Artificial Intelligence Chatbots in Peritoneal Dialysis Education: A Cross-Sectional Comparative Study of Quality, Readability, and Reliability


Onan E., Bozaci İ., DELİGÖZ BİLDACI Y., Karakaya S. P. Y., Kozanoglu R., KAZANCIOĞLU R.

Journal of Clinical Medicine, cilt.15, sa.2, 2026 (SCI-Expanded, Scopus) identifier identifier identifier

  • Yayın Türü: Makale / Tam Makale
  • Cilt numarası: 15 Sayı: 2
  • Basım Tarihi: 2026
  • Doi Numarası: 10.3390/jcm15020692
  • Dergi Adı: Journal of Clinical Medicine
  • Derginin Tarandığı İndeksler: Science Citation Index Expanded (SCI-EXPANDED), Scopus, EMBASE
  • Anahtar Kelimeler: artificial intelligence chatbots, patient education, peritoneal dialysis, readability and reliability
  • Bezmiâlem Vakıf Üniversitesi Adresli: Evet

Özet

Background: Peritoneal dialysis (PD) remains underutilized worldwide, partly due to limited patient education, misconceptions, and barriers to accessing reliable health information. Artificial intelligence (AI)-based chatbots have emerged as promising tools for improving health literacy, supporting shared decision-making, and enhancing patient engagement.
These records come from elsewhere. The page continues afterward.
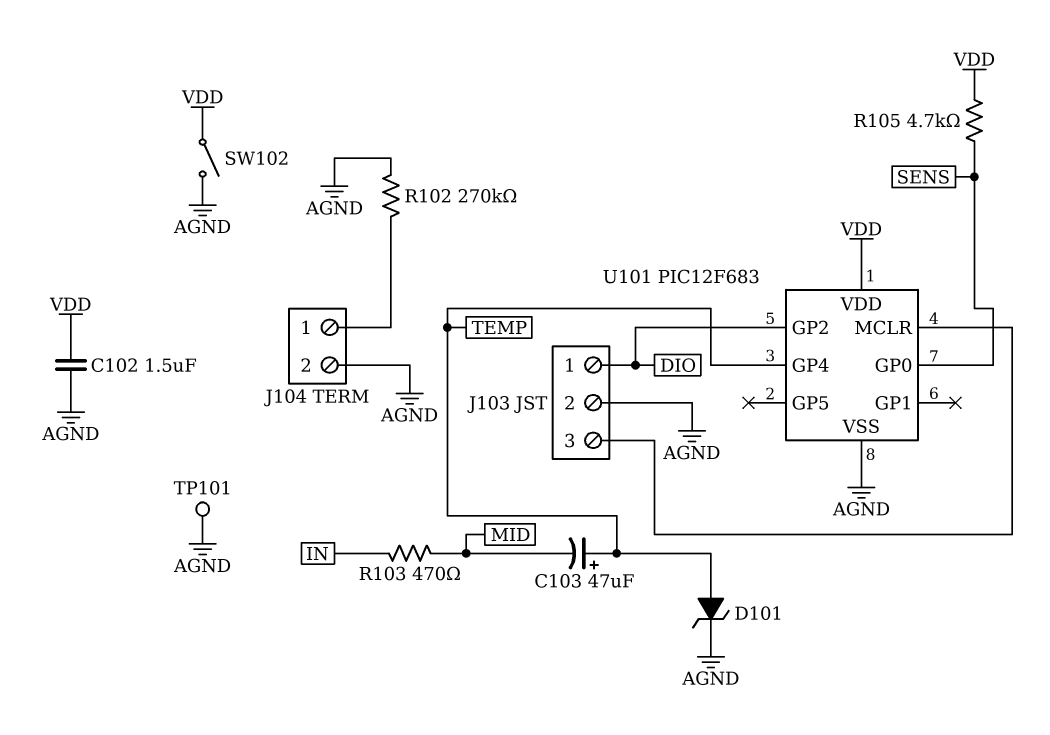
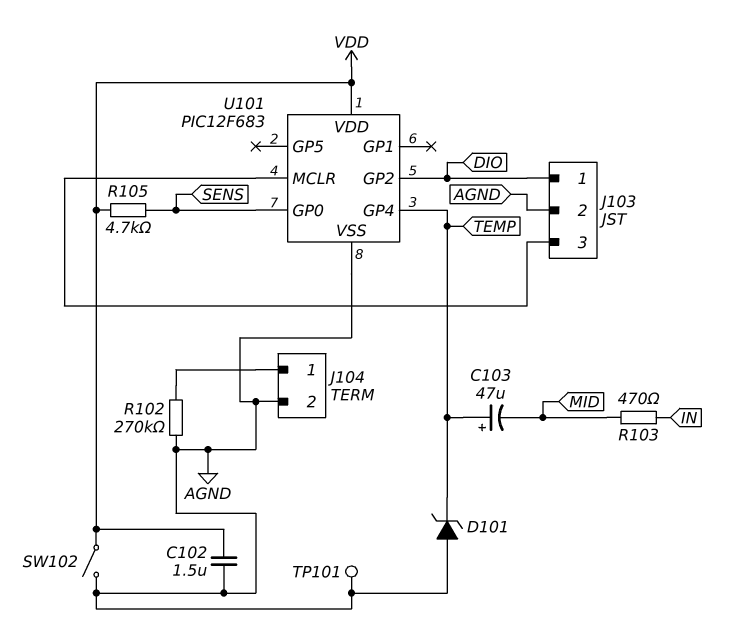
D101: zener (A TEMP, K AGND) -> zener (A AGND, K TEMP)

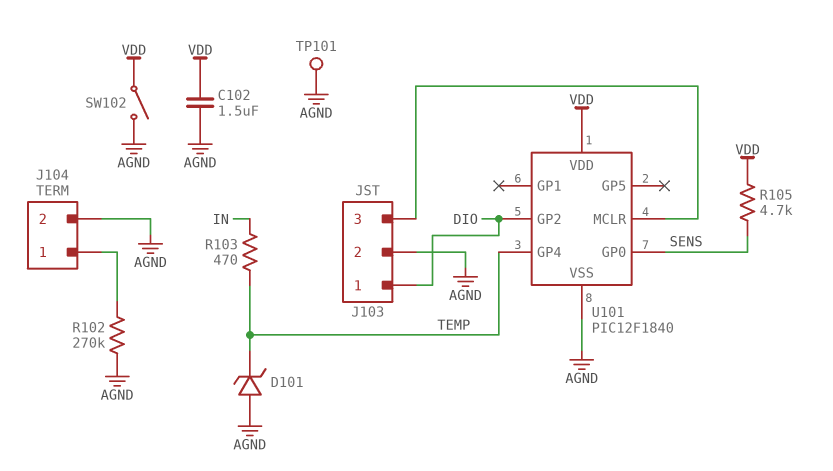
C103: 47uF (plus TEMP, minus MID) -> none
R103: 470 (IN, MID) -> 470 (IN, TEMP)
U101: PIC12F683 -> PIC12F1840

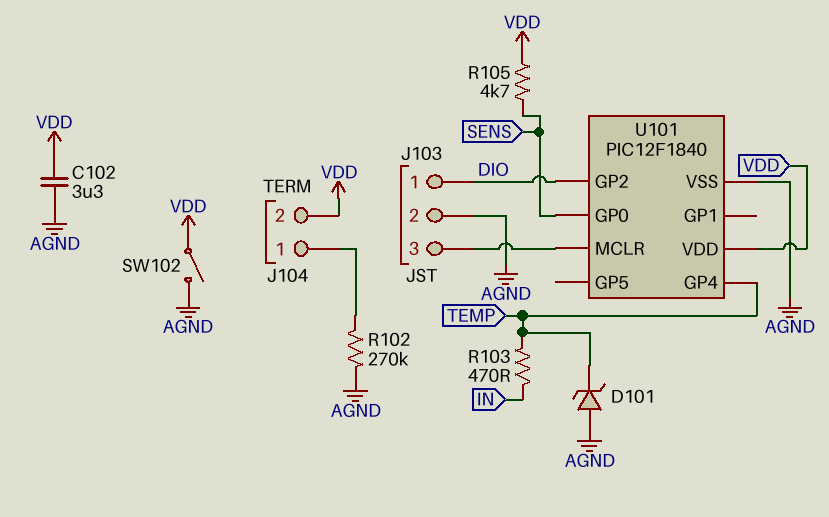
C102: 1.5uF (AGND, VDD) -> 3.3uF (AGND, VDD)
J104 pin 2: AGND -> VDD
TP101: test point (AGND) -> none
However, concerns regarding content quality, reliability, and readability persist, and no study to date has systematically evaluated AI-generated content in the context of PD. Therefore, this study aimed to systematically evaluate the quality, reliability, and readability of AI-generated educational content on peritoneal dialysis using multiple large language model-based chatbots. Methods: A total of 45 frequently asked questions about PD were developed by nephrology experts and categorized into three domains: general information (n = 15), technical and clinical issues (n = 21), and myths/misconceptions (n = 9). Three AI-based chatbots, Gemini Pro 2.5, ChatGPT-5, and LLaMA Maverick 4, were prompted to generate responses to all questions. Each response was independently evaluated by two blinded reviewers for textual characteristics, readability using the Flesch Reading Ease Score (FRES) and Flesch-Kincaid Grade Level (FKGL), and content quality/reliability using the Ensuring Quality Information for Patients (EQIP) tool and the Modified DISCERN instrument. Results: Across all domains, significant differences were observed among the chatbots. Gemini Pro 2.5 achieved higher Flesch Reading Ease (FRES) scores (32.6 ± 10.5) compared with ChatGPT-5 (24.2 ± 11.7) and LLaMA Maverick 4 (16.2 ± 7.5; p < 0.001), as well as higher EQIP scores (75.4% vs. 59.4% and 61.5%, respectively; p < 0.001) and Modified DISCERN scores (4.0 [4.0–4.5] vs. 3.0 [3.0–3.5] and 3.0 [2.5–3.5]; p < 0.001). ChatGPT-5 demonstrated intermediate performance, while LLaMA Maverick 4 showed lower scores across evaluated metrics. Conclusions: These findings demonstrate differences among AI-based chatbots in readability, content quality, and reliability when responding to identical peritoneal dialysis–related questions. While AI chatbots may support health literacy and complement clinical decision-making, their outputs should be interpreted with caution and under appropriate clinical oversight. Future research should focus on multilingual, multicenter, and outcome-based studies to ensure the safe integration of AI into PD patient education.